━━━━━ Page excerpt

Three times in the past month, The Sydney Morning Herald, the city’s broadsheet of record by default, has published a particularly irritating kind of article on urban density. To paraphrase Paul Thomas Anderson’s Magnolia (1999), this is not just a matter of chance. These articles, by the paper’s two resident economists and sole architecture critic, represent a disturbing and powerful tendency to treat cities as economic entities, blobs on a map rather than physical spaces. They don’t realize that you can’t extrude spreadsheets into skyscrapers. Help! The Borg economists are eating Sydney.
Density is, directly or implicitly, the topic of nearly every article which appears in this space, but it is never enough to simply be for, against or in the middle. The argument articulated from slightly different points of view in the three Herald articles, and supported by academics such as Richard Florida and Edward Glaeser, holds that increased urban density is good for housing affordability, the environment and the economy, and that a misguided coalition of bureaucrats, pro-sprawl theorists, heritage fetishists, sentimental flâneurs and greens are holding up progress by blocking new development. This summary may be over-simplified, but it is the subtext and physical consequences of such a view that are most complex and interesting.
Besides “density,” the word, if one could call it a word, which recurs in all three articles is “NiMBY.” This of course stands for Not in My Backyard, and these days it seems to be just about the worst thing one Sydneysider can call another. Like invoking Hitler before the advent of Godwin’s law, calling your opponent a NiMBY is intended to stop debate in its tracks. The word, whose chunky shape stands out clearly in the internet forums and comments threads which comprise its native habitat, encapsulates the crudity of Sydney’s current discussion about its future. The antiNiMBYite makes no distinction between the Bondi Beach locals who scandalously prevented the extension of the railway to “their” beach and someone who lives nowhere near Barangaroo, has no objection to the site being “developed” but happens to have serious reservations about the project’s design and political process. Both, apparently, are NiMBYs, standing in the way of progress, borne back ceaselessly into a past which must in their view always be consumed so that the present can grow forever in spite of a finite world.

━━━━━━━━━━
━━━━━ Listing

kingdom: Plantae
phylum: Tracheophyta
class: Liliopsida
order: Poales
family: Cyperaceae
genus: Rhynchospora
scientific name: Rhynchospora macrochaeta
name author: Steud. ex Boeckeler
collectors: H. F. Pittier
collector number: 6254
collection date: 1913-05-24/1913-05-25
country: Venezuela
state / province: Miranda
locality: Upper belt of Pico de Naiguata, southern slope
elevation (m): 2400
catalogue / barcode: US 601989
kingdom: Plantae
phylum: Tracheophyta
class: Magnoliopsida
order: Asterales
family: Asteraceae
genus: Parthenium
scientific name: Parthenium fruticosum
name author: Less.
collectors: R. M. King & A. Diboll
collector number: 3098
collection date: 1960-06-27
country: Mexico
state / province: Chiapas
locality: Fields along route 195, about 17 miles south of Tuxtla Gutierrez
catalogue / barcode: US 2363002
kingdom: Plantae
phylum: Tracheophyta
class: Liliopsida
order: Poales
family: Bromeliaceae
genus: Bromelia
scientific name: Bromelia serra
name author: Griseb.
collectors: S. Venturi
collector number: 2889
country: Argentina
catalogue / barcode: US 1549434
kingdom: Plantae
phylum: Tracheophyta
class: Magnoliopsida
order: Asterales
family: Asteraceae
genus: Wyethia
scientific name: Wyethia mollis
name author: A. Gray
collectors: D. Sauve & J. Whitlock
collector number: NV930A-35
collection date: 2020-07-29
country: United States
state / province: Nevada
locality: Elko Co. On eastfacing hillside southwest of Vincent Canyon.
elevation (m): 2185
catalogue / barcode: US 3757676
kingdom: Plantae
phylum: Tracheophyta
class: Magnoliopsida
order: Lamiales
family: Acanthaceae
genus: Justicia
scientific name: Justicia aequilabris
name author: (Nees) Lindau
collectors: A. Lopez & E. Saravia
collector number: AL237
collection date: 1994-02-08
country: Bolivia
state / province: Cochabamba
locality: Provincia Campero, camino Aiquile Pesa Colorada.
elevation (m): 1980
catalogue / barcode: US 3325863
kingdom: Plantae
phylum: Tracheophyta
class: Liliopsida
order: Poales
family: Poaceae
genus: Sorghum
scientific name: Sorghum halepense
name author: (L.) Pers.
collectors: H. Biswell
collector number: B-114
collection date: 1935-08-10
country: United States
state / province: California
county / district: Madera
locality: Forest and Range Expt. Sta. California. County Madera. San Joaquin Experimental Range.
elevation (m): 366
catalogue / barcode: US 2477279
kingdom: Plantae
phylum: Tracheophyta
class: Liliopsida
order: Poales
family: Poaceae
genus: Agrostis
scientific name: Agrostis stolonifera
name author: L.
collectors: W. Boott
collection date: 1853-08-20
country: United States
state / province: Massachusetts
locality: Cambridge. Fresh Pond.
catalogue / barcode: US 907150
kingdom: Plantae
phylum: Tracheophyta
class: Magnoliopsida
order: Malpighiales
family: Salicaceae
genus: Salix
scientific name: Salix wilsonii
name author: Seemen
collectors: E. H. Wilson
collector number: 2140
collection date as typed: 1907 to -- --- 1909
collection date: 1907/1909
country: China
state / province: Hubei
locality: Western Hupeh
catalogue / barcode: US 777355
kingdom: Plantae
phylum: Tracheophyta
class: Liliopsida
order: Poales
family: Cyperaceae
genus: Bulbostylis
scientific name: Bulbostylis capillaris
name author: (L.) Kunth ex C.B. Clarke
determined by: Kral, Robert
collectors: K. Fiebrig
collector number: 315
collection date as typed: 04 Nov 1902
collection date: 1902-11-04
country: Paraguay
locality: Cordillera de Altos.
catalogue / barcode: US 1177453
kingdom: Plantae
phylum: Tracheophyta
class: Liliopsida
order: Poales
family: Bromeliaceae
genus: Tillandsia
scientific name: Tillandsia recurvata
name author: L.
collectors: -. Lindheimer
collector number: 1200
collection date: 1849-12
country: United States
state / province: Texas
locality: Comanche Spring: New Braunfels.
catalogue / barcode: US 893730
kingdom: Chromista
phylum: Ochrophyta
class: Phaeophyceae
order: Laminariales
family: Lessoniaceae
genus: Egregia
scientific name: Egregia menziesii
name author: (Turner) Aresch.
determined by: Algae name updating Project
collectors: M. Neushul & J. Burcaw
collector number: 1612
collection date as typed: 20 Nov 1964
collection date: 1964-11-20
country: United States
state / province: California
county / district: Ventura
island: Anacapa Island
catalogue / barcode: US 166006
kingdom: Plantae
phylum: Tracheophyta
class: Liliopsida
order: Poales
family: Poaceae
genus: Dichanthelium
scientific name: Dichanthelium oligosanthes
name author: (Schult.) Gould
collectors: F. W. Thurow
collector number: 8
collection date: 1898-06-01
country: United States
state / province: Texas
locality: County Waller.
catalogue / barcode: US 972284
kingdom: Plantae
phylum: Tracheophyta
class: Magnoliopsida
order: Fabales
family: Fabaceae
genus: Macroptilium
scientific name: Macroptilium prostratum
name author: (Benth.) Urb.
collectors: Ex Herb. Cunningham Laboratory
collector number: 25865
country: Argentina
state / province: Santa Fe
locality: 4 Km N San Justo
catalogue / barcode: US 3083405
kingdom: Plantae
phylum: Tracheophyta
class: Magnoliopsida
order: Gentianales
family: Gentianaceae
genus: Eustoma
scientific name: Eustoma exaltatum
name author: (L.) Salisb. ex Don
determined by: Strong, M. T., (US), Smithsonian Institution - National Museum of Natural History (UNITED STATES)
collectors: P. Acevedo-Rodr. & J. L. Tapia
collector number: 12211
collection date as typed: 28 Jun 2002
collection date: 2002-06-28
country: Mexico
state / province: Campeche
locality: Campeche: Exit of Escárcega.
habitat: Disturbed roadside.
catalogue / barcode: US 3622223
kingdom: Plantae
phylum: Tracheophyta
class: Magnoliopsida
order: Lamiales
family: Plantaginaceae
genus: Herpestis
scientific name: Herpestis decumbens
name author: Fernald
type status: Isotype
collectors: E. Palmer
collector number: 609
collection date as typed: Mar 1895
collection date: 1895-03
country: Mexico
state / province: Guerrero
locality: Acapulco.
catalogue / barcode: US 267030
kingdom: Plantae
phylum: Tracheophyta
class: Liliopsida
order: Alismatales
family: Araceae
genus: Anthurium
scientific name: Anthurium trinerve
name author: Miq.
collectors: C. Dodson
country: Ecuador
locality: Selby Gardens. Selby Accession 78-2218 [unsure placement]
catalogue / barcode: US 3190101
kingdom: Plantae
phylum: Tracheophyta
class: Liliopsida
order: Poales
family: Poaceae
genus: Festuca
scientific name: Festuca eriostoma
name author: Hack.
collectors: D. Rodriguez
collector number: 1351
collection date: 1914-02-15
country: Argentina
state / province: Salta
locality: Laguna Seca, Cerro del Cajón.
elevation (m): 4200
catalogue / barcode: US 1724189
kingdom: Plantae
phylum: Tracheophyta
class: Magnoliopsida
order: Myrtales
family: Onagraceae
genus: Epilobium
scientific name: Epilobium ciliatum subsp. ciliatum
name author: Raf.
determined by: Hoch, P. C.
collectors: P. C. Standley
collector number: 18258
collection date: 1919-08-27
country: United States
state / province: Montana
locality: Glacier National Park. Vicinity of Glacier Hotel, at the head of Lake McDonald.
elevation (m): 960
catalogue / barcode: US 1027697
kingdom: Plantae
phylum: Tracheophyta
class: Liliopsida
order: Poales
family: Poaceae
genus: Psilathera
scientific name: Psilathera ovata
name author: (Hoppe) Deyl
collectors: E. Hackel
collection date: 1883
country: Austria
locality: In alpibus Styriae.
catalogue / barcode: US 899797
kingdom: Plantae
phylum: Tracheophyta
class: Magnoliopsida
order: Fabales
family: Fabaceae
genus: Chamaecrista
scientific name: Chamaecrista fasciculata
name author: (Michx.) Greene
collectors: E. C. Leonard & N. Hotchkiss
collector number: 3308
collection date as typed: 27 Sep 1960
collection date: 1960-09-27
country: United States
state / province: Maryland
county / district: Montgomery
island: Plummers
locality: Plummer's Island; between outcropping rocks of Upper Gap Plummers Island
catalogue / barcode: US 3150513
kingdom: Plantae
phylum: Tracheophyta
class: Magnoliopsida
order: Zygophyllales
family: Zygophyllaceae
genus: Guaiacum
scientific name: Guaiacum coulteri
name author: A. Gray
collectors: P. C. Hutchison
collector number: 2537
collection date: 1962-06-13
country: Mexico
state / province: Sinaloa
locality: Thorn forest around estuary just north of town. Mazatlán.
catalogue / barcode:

━━━━━━━━━━

*Problem*
Could you continue the essay on urban density and Sydney's "NiMBY" debate, picking up right after its final sentence?

*Answer to this problem*
NiMBY is an insult ripe for re-appropriation, or at least critical appraisal. It seems to carry a force way beyond its intrinsic clunkiness. People run scared from it, as though from a hundred letter thunderword or a piece of space junk hurtling toward a colony of McMansions. No one wants to be anti-progress, no matter how forcefully the reality of the world begs us to question our assumption of its endlessness. I spent about half of the past year fighting (our weapons were email and tape measures) alongside a group of neighbors who objected to an extremely brutal proposal by a local developer. The saga would require a very misshapen novel to recount, but in my many discussions with residents, politicians and local activists I heard the following sentence too many times for it to not be the whisper of this city’s collective unconscious: “I’m not anti-development, I’m just anti-bad development” (the word “bad” was sometimes replaced with “inappropriate” or the like, the number of syllables increasing in proportion to how long the speaker had been kicking around the urban planning game).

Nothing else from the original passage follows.